Finding the correct sample for your research study is a hectic job, is not it? Yes, it is a very challenging and arduous task. It is easy to do when you are working with a small group of people, and your area of research is not too broad. However, when you are dealing with large population sizes, you need a more effective way to collect samples, and one of those effective ways is stratified random sampling.
Do you know what this sampling is? Do you have an idea of its types? Most probably not, because if you knew about this, you would not be here reading this article. Well, there is no need to worry because you have come to the right place. In today’s article, we will define the stratified random sampling technique, explain its types, and discuss the examples to strengthen our knowledge about it. So, let’s get started.
What is stratified random sampling?
Stratified random sampling is a type of probability sampling. In this sampling method, the research splits the whole target population into different groups (strata). When forming the groups, it is important to note that all the groups must be non-overlapping and homogeneous. The word random here tells that all the respondents are selected randomly so that there is no element of bias in the research study. Hence, it is all about the definition of this probability sampling method.
What are examples of stratified random sampling?

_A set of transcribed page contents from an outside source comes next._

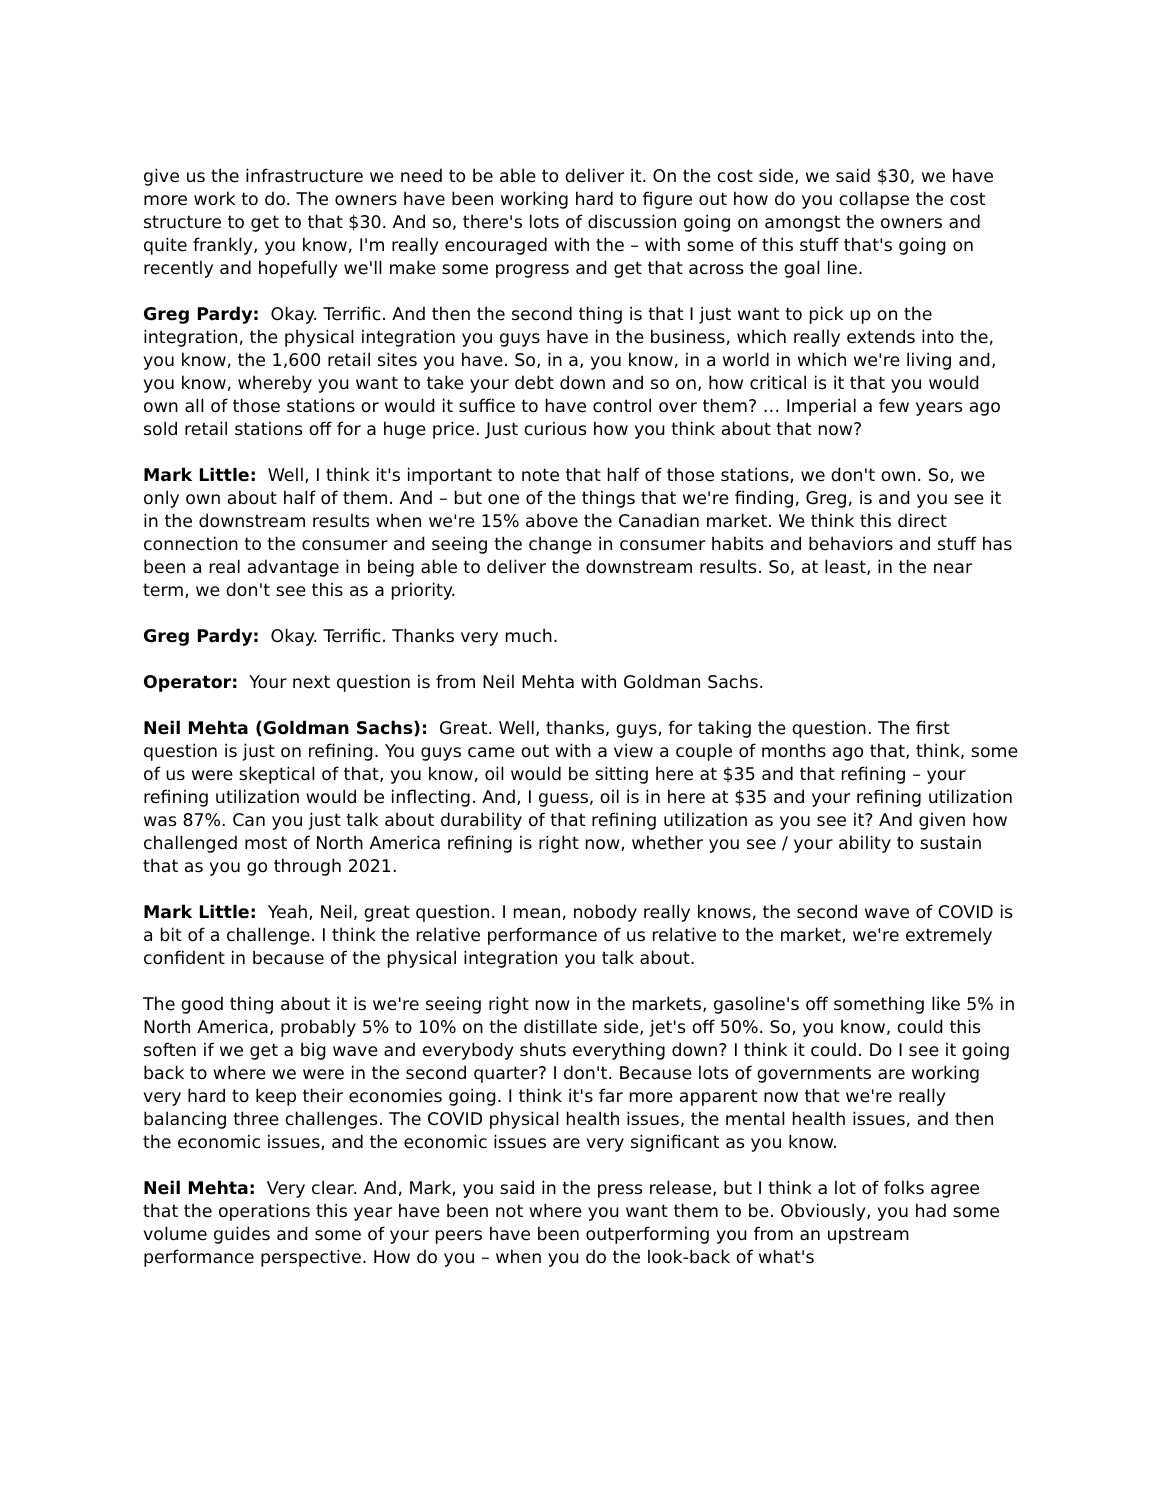give us the infrastructure we need to be able to deliver it. On the cost side, we said $30, we have more work to do. The owners have been working hard to figure out how do you collapse the cost structure to get to that $30. And so, there's lots of discussion going on amongst the owners and quite frankly, you know, I'm really encouraged with the – with some of this stuff that's going on recently and hopefully we'll make some progress and get that across the goal line.
Greg Pardy: Okay. Terrific. And then the second thing is that I just want to pick up on the integration, the physical integration you guys have in the business, which really extends into the, you know, the 1,600 retail sites you have. So, in a, you know, in a world in which we're living and, you know, whereby you want to take your debt down and so on, how critical is it that you would own all of those stations or would it suffice to have control over them? … Imperial a few years ago sold retail stations off for a huge price. Just curious how you think about that now?
Mark Little: Well, I think it's important to note that half of those stations, we don't own. So, we only own about half of them. And – but one of the things that we're finding, Greg, is and you see it in the downstream results when we're 15% above the Canadian market. We think this direct connection to the consumer and seeing the change in consumer habits and behaviors and stuff has been a real advantage in being able to deliver the downstream results. So, at least, in the near term, we don't see this as a priority.
Greg Pardy: Okay. Terrific. Thanks very much.
Operator: Your next question is from Neil Mehta with Goldman Sachs.
Neil Mehta (Goldman Sachs): Great. Well, thanks, guys, for taking the question. The first question is just on refining. You guys came out with a view a couple of months ago that, think, some of us were skeptical of that, you know, oil would be sitting here at $35 and that refining – your refining utilization would be inflecting. And, I guess, oil is in here at $35 and your refining utilization was 87%. Can you just talk about durability of that refining utilization as you see it? And given how challenged most of North America refining is right now, whether you see / your ability to sustain that as you go through 2021.
Mark Little: Yeah, Neil, great question. I mean, nobody really knows, the second wave of COVID is a bit of a challenge. I think the relative performance of us relative to the market, we're extremely confident in because of the physical integration you talk about.
The good thing about it is we're seeing right now in the markets, gasoline's off something like 5% in North America, probably 5% to 10% on the distillate side, jet's off 50%. So, you know, could this soften if we get a big wave and everybody shuts everything down? I think it could. Do I see it going back to where we were in the second quarter? I don't. Because lots of governments are working very hard to keep their economies going. I think it's far more apparent now that we're really balancing three challenges. The COVID physical health issues, the mental health issues, and then the economic issues, and the economic issues are very significant as you know.
Neil Mehta: Very clear. And, Mark, you said in the press release, but I think a lot of folks agree that the operations this year have been not where you want them to be. Obviously, you had some volume guides and some of your peers have been outperforming you from an upstream performance perspective. How do you – when you do the look-back of what's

After reading the information above, you have set the theoretical base for this method. To have an idea of how things work practically, it is time to look into some examples of this sampling method. Hence, the two examples of this method are as follows:
Example no. 1
Let’s suppose a researcher wants to conduct research on the education level of women. To research this, he chooses the method of stratified random sampling to sample different women from the population. As this method asks for some homogeneous groups, the research may divide the whole population into different groups based on ethnicity, religion, gender, etc. Hence, this is how he will study the whole population and present his results.
Example no. 2
Let’s talk about another example. Suppose a researcher wants to know how many MBA graduate students have secured a job within 3 months after the completion of their degrees. The researcher finds out the number of students exceeds 50,000. This is quite a large number to study. So, he divides the participants into different groups based on gender, race, and colour and then studies them one by one. When making groups, it is important that you make no duplications and ensure that all the groups are homogeneous.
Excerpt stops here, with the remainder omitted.